24 hours to save jobs – new analysis shows high street still under strain in South East, including Portsmouth as 1,216, 600 furloughed workers start losing support in a matter of hours.
Three weeks ago, Stephen Morgan MP released a statement outlining his response to damning stats showing how many people have fallen through the gaps in government support across the region. New data today shows that even in the short time since then, things have become markedly worse.
Analysis released today by the Labour Party shows:
- Footfall for key high street businesses is still down 40% on pre-pandemic levels in the UK
- 43.7% of businesses in the hardest hit sector still report being temporarily closed
- 1,216,600 furloughed workers in the South East begin losing support in a matter of hours – making it a 7.1% increase in just a few weeks
New analysis by the Labour Party shows many businesses in the South East still face significant challenges due to coronavirus.
Google mobility data shows that footfall for retail and recreation businesses, including restaurants, cafes, museums and cinemas, is down 45% in Portsmouth compared to pre-pandemic levels. Meanwhile, footfall on public transport and around workplaces is still down 18%.
Meanwhile, the latest ONS data shows some firms have still not reopened, whilst a large number of those that have report lower turnover.
A fifth of businesses in the food and accommodation sector have still not been able to reopen, including nearly 30% of SMEs. 43% of businesses in the arts, entertainment and recreation sector are also still temporarily closed, including nearly half of SMEs.
Meanwhile, of those that have opened, 84% in food and accommodation and 72% in arts and entertainment report reduced turnover from pre-pandemic levels.
Stephen Morgan MP said: “Hardworking Portsmouth people, through no fault of their own, have fallen through the substantial gaps in government support. From the self-employed to new businesses, people from a variety of occupations are facing financial turmoil.
The marked deterioration of the state of employment in our region, even just over the last two weeks, is a testament to the fact more must be done.
The government was too slow into lockdown, too slow on testing, now its too slow to protect jobs. That is why I support Labour’s 5-point plan that will fight for jobs, back our businesses, leave no-one behind, keep workers safe and drive up job creation”
In under 24 hours, these firms begin losing support from the Job Retention Scheme and will have to start meeting some of the cost of non-working hours for any retained employees (either fully or partially furloughed).

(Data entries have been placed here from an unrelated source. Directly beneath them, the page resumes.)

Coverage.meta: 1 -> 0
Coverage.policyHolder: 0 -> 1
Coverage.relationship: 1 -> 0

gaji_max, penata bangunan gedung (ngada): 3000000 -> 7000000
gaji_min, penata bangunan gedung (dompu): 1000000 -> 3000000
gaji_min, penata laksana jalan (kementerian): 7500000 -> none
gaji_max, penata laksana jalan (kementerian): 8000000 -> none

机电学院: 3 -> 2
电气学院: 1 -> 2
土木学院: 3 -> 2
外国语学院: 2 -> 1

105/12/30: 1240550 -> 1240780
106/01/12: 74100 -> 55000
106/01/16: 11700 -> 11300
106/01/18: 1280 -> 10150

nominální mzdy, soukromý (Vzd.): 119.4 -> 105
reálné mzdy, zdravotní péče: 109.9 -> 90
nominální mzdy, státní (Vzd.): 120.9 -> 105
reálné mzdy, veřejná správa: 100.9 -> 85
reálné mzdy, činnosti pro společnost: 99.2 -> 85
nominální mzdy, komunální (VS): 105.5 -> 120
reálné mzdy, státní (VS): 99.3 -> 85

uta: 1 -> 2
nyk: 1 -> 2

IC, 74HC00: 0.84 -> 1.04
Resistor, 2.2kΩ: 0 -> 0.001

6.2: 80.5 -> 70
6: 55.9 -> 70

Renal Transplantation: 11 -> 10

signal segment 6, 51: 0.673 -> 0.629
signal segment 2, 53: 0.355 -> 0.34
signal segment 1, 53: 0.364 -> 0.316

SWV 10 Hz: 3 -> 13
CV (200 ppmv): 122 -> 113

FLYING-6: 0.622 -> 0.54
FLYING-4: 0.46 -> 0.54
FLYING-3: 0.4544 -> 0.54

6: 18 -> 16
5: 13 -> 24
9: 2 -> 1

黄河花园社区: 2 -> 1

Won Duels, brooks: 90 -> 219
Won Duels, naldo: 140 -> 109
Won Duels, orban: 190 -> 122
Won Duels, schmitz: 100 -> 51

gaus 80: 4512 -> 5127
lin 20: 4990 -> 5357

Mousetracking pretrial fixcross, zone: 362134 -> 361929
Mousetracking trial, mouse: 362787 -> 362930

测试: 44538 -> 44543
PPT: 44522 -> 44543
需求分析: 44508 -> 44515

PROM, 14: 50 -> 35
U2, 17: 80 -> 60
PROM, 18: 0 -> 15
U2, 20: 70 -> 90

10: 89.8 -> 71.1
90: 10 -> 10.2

This change risks handing furloughed workers In the South East their P45;
- 1, 216, 600, people have been furloughed an increase from 1,035,400 – equivalent to 29% of the workforce
- 203, 400 workers in the food and accommodation, equivalent to 72% of the workforce
- 73, 500 workers in arts, entertainment and recreation, equivalent to 69% of the workforce
While the arts and food sectors have seen an increase in output over the last few weeks, this is solely down to an easing of lockdown restrictions. Many still reserve concerns that businesses will not survive unless more comprehensive support is offered by government.
Labour’s Shadow Chancellor Anneliese Dodds MP said: “The Chancellor’s refusal to abandon his one-size-fits-all withdrawal of furlough is an historic mistake that risks a python-like squeeze on jobs in the worst-hit sectors. The reward for months of hard work and sacrifice by the British people cannot be a P45.
It’s not too late for the Chancellor to see sense, change course and support the businesses and sectors that need it most. But even if he does, there is still much to do.
That’s why Labour is today launching the Jobs Jobs Jobs campaign – to offer concrete, constructive proposals that would protect the economy and people’s livelihoods.”
Labour is calling on the government to reverse course and extend the furlough scheme so that it supports jobs in the worst-hit sectors and targets aid to struggling industries.
This would put the UK in line with other major developed democracies, with many extending their versions of the Job Retention Scheme or similar wage subsidy schemes:
- France announced in July that their emergency wage subsidy scheme would operate for up to two years.
- Germany already benefited from an existing wage subsidy or ‘short-time’ work scheme, introduced after the financial crisis to prevent unemployment during downturns. The scheme was expanded in March, with these changes lasting until the end of the year. Workers can receive a subsidy for up to a year, meaning the government will be subsidising wages well into 2021.
- Australia recently announced that its Job Keeper wage subsidy scheme would be extended until March 2021 for the worst affected firms. The scheme was due to end in September and is still open to new claims.
- Ireland announced last week that its temporary wage subsidy scheme would remain in place until March 2021.